The ED95 of mivacurium is greater in children than adults (0.10 mg/kg during narcotic anesthesia and 0.09 mg/kg during halothane anesthesia). [680] Children therefore require larger doses of mivacurium than adults do to achieve a given depth of neuromuscular blockade.[680] [681] Onset time, as with atracurium[670] and vecuronium,[682] is faster in children than adults, so maximal block is achieved in less than 2 minutes. A dose of 0.25 to 0.30 mg/kg facilitates tracheal intubation in about 90 seconds in children. A dose of twice the ED95 (0.2 mg/kg) results in only a 20% increase in the duration of blockade as compared with the ED95 .[681] In contrast to adults, large doses have less of a propensity to cause histamine release. Facial flushing and transient hypotension are observed in about 10% to 15% of the pediatric population who receive 0.25 mg/kg mivacurium as a rapid 5- to 10-second injection.[680] Mivacurium's clinical duration of action is shorter in children than adults (12 versus 15 to 20 minutes). Because of its short duration of action, mivacurium is best used as an infusion in children for maintenance of relaxation. Infusion rates required by children (10 to 20 µg/kg/min) are about twice those required by adults, probably because of significantly higher butyrylcholinesterase activity.[683] [684]

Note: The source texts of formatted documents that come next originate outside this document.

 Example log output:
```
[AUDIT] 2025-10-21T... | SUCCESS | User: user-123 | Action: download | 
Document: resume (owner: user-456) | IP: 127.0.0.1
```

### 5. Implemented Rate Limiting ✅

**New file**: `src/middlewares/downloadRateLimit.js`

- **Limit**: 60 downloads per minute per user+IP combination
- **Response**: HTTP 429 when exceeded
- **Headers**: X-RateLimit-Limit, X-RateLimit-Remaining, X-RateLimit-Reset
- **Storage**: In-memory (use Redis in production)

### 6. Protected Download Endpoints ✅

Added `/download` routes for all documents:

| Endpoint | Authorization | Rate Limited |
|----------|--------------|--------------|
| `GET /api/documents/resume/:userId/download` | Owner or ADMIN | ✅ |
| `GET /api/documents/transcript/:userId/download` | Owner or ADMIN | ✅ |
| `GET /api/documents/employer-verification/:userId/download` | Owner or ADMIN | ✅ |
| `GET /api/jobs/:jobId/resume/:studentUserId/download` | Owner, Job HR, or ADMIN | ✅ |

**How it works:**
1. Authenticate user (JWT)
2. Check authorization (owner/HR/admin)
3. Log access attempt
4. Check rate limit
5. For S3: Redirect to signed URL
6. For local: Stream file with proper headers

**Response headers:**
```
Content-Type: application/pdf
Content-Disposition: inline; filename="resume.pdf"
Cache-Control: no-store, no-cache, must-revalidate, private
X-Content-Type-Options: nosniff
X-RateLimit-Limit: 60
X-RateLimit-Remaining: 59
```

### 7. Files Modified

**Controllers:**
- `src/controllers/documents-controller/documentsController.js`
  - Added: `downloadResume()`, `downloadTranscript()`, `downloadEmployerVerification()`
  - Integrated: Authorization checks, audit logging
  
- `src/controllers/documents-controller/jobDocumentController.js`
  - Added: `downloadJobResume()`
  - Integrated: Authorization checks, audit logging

Antagonism of residual neuromuscular blockade in the case of the various nondepolarizers is similar in children and adults. Fisher and associates [629] [685] described some minor variations in the neostigmine and edrophonium dosage for pediatric patients. For example, the ED50 of neostigmine for antagonism of a dTc-induced 90% block of the adductor pollicis twitch was 22.9 µg/kg in adults versus 15.5 µg/kg in infants.[629] In the case of edrophonium, the ED50 for antagonism of a dTc-induced 90% block was 128 µg/kg in adults. In children, the ED50 was 233 µg/kg, and in infants the ED50 was 145 µg/kg.[685] The rate of recovery of intermediate- or short-acting neuromuscular blockers is faster than that of long-acting drugs in children.[583] [686]

Neostigmine doses of up to 50 to 60 µg/kg or edrophonium doses of 500 to 1000 µg/kg should be used for antagonism of residual neuromuscular blockade in children. In all cases, tests of clinical recovery, such as head lift, leg lift, and cry, should be performed and documented for pediatric patients and adults.